In ogni parte della Bibbia risuonano lamenti: il male è ovunque. L’uomo retto si lamenta col Signore perché la sofferenza lo colpisce, e allora dov’è la giustizia divina? Il Signore stesso si lamenta perché l’uomo lo tradisce e opprime il suo prossimo, e allora dov’è l’amore? L’esistenza del male che colpisce gli innocenti sembra mettere in discussione o l’Onnipotenza o l’Amore o la Giustizia di Dio. Anche Geremia, un po’ timidamente, cerca di farlo presente al Signore… Guardate come è esemplare la sua domanda:
12 1 «Tu sei troppo giusto, Signore,
perché io possa discutere con te;
ma vorrei solo rivolgerti una parola sulla giustizia.
Perché le cose degli empi prosperano?
Perché tutti i traditori sono tranquilli?
2Tu li hai piantati ed essi hanno messo radici,
crescono e producono frutto;
tu sei vicino alla loro bocca,
ma lontano dai loro cuori».
Ognuno di noi potrebbe avanzare l’identica richiesta nella stessa forma. Alla lettera, l’inizio suona: «Giusto tu (sei) Signore, perché io intenti causa contro di te, ma ti vorrei parlare di diritto…».
Il problema del male
Anche se trepidante (Ti vorrei dire una parolina, Signore…), la richiesta, anzi la querela è forte. Il male prospera, apparentemente con il beneplacito divino! Ci sarebbe da far causa al Signore Iddio…

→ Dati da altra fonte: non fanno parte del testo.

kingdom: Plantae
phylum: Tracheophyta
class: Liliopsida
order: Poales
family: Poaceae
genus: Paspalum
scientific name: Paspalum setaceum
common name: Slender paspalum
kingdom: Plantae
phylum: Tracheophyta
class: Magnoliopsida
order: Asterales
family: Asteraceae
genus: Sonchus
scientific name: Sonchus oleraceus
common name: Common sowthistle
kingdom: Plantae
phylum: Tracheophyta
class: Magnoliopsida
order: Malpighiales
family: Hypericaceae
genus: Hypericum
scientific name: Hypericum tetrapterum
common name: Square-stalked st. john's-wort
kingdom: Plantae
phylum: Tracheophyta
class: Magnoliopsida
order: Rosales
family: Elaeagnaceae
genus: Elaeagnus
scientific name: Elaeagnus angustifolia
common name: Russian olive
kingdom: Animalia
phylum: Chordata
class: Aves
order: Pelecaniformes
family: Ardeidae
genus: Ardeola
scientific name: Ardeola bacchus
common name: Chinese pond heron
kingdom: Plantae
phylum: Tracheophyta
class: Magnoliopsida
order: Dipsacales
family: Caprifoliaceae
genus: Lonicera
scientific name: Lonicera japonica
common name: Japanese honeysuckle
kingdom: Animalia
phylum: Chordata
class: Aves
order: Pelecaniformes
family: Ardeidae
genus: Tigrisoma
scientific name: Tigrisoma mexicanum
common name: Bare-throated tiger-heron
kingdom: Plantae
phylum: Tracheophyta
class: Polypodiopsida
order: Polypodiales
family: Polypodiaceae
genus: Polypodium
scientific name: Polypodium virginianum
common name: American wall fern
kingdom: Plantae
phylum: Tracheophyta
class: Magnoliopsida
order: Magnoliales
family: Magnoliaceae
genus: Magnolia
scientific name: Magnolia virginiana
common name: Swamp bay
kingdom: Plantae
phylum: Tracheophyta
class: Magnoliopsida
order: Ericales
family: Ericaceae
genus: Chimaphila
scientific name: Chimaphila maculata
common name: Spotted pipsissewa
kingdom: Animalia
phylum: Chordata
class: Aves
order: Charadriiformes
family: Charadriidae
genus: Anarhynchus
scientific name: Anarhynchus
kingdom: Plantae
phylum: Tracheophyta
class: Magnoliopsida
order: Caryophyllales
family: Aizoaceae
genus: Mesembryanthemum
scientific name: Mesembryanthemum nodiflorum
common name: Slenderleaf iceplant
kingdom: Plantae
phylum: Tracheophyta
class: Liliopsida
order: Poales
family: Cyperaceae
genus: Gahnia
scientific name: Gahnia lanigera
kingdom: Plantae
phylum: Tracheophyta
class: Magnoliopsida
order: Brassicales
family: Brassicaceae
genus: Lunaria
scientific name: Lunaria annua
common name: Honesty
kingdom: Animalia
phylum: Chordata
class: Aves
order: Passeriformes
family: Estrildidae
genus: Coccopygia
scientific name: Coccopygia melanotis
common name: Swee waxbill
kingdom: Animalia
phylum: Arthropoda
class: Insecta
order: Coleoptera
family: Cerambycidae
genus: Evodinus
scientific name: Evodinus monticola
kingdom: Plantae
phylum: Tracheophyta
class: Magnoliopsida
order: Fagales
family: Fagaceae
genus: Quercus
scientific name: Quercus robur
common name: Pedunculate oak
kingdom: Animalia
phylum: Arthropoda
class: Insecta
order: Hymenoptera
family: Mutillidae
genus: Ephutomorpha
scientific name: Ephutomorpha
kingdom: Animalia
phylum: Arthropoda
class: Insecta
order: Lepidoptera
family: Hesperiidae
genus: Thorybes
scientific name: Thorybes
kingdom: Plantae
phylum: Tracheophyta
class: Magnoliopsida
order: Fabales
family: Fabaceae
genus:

Il «rîb» è la lite giudiziaria; non sarebbe la prima volta che un personaggio biblico «fa causa» al Signore. Il Dio d’Israele, diversamente dalle divinità pagane, si lascia mettere in discussione senza per questo fulminare il malcapitato che osa iniziare una controversia con lui! Non è il dubbio che suscita l’ira divina, ma è l’oppressione del povero, la violenza contro l’indifeso…
Il dubbio e la malafede
Il dubbio non è il contrario della fede (card. Newman: «Mille dubbi non fanno una mancanza di fede»). Il contrario della fede è da una parte la sfiducia, dall’altra l’incoerenza della vita che con le azioni nega ciò che afferma a parole. Il dubbio in buona fede, persino il litigio con Dio non mettono in crisi la sua amicizia. È la malafede quella che provoca il castigo.
Eppure viene fuori una contraddizione: perché proprio le persone in malafede, che dovrebbero attirarsi il castigo con le proprie mani, ne sembrano esenti, prosperano in tutto quello che fanno? Questo sarà il grande tema del libro di Giobbe, che mette in discussione tutta la sapienza tradizionale: la sofferenza non è la punizione per il peccato, perché l’esperienza dimostra il contrario: i giusti soffrono, mentre gli empi sembrano trionfare in tutto ciò che fanno.
Il problema attanaglierà i sapienti di Israele per mille anni, finché non comprenderanno che lo scenario della esistenza terrena non è l’unico, la vita non finisce con essa e la giustizia trionferà nel mondo a venire. Su questa terra, però, i conti non tornano, non esiste una risposta razionale al problema della sofferenza del giusto, i dubbi si possono infittire, e la risposta può venire solo dalla sfera della fede. Così scrisse Trilussa in una poesia straordinaria:
La fede
Quella vecchietta cieca, che incontrai
la notte che me spersi in mezzo ar bosco,
me disse: – Se la strada nun la sai,
te ciaccompagno io, ché la conosco.
Se ciai la forza de venimme appresso,
de tanto in tanto te darò ‘na voce,
fino là in fonno, dove c’è un cipresso,
fino là in cima, dove c’è la Croce…
Io risposi: – Sarà … ma trovo strano
che me possa guidà chi nun ce vede … –
La cieca allora me pijò la mano
e sospirò: – Cammina! – Era fa Fede.